Toque de queda
Si hasta para declarar una medida con la que todos están de acuerdo disienten nuestros políticos, cómo podemos pensar en llevar a cabo ese cosmopolitismo tan necesario para combatir al virus
La historia nos muestra que las situaciones adversas forman parte de la vida del ser humano. ¿Por qué íbamos nosotros a ser especiales y no íbamos a enfrentarnos a ninguna gran crisis? Es decir, la pregunta no era tanto ¿por qué nos está pasando esto? como ¿por qué no nos iba a pasar?". El que esto afirma es Eduardo Infante, profesor de Filosofía en un Instituto de Gijón y autor de un libro, Filosofía en la calle, que está dando mucho que hablar por cuanto supone de revolución en la enseñanza de una disciplina que se ha ido circunscribiendo a las aulas y a los anquilosados y polvorientos departamentos de las Universidades en lugar de abrirse a la realidad. Un día, Infante advirtió que una de sus alumnas, en vez de seguir sus explicaciones, estaba más atenta a la ventana de la clase y le preguntó qué era lo que pasaba fuera que le interesaba tanto, a lo que ella le respondió: “La vida”; desde entonces, dice Infante, cambió su forma de enseñar y el lugar mismo de sus clases: dejó el aula y salió al jardín.
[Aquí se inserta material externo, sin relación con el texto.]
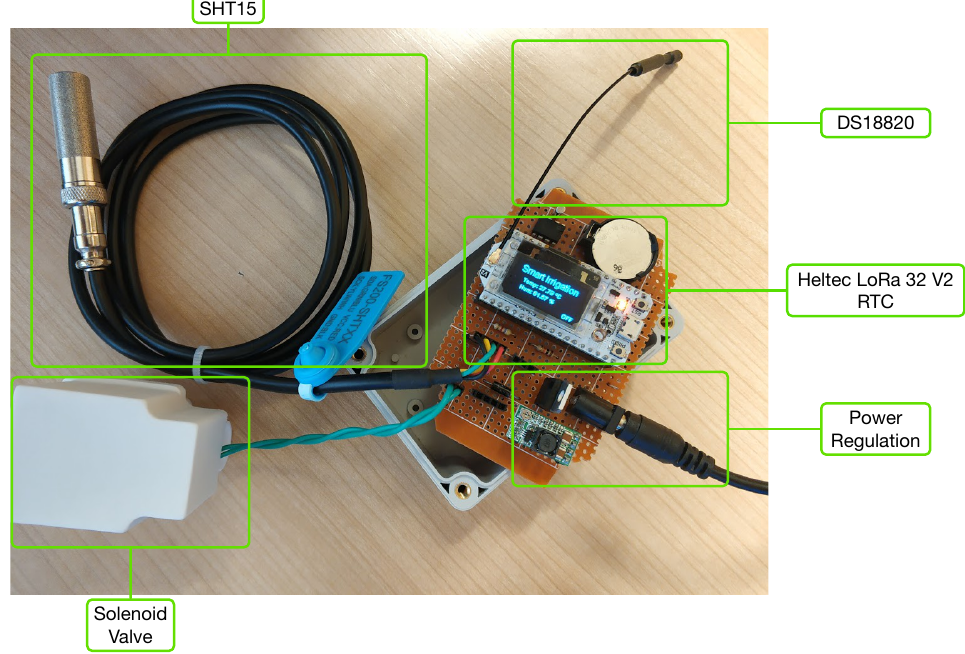
Figure 5. Disassembled smart irrigation node and its internal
Difícil no estar de acuerdo con el profesor-filósofo cuando señala algo tan evidente: ¿por qué nosotros no íbamos a enfrentarnos a ninguna gran crisis?, por lo que aún cuesta más entender la resistencia de algunas personas a aceptar que eso sea así. Solamente la convicción que la costumbre ha instalado en ellas, de que nuestro desarrollo económico iba a ser eterno y de que nada podría desestabilizarlo explicaría esa resistencia del mismo modo en que ocurre con algunas sociedades y países. Durante décadas, en una parte del mundo hemos vivido sin grandes alteraciones, sin guerras ni conflictos de consideración, y ello nos ha hecho pensar a sus habitantes que esa suerte nos correspondía por derecho. Pero no era así. Ha bastado un simple virus para sacarnos de nuestra equivocación. De repente el mundo se ha transformado y palabras como pandemia, toque de queda, estado de alarma, han vuelto a sonar sacándonos de nuestro ensimismamiento y poniéndonos frente a una realidad distinta. Mucha gente no lo acaba de admitir o se rebela contra esa realidad y ello explica tanto negacionismo como se advierte, no sólo entre gente ignorante, sino incluso entre algunos de nuestros dirigentes. Como los niños, cuando algo no les gusta lo rechazan o culpan a los demás de su existencia en vez de enfrentarse a ello.
Eduardo Infante señala también otra paradoja de nuestro comportamiento ante la pandemia y es el anticosmopolitismo. Para él, como para muchas otras personas, lo que estamos viviendo es una crisis global que exige soluciones globales, puesto que el virus no distingue de fronteras ni de clases. “Esta crisis nos desvela, una vez más, que somos vulnerables e interdependientes”, dice el filósofo, al tiempo que sentencia sobre los nacionalismos: “El orgullo de sentirse español, catalán o estadounidense no cura esta enfermedad y ninguna bandera detiene el virus”. Pero, si hasta para declarar un toque de queda con el que todos están de acuerdo disienten nuestros políticos, cómo podemos pensar en llevar a cabo ese cosmopolitismo tan necesario para combatir al virus que ya preconizaban los filósofos griegos hace 2.000 años cuando hablaban de los círculos concéntricos en nuestras relaciones y que consiste en tratar a todas igual independientemente de su proximidad a nosotros, esto es, en tratar “a los vecinos como a familiares y a cualquier ser humano como a mi compatriota”.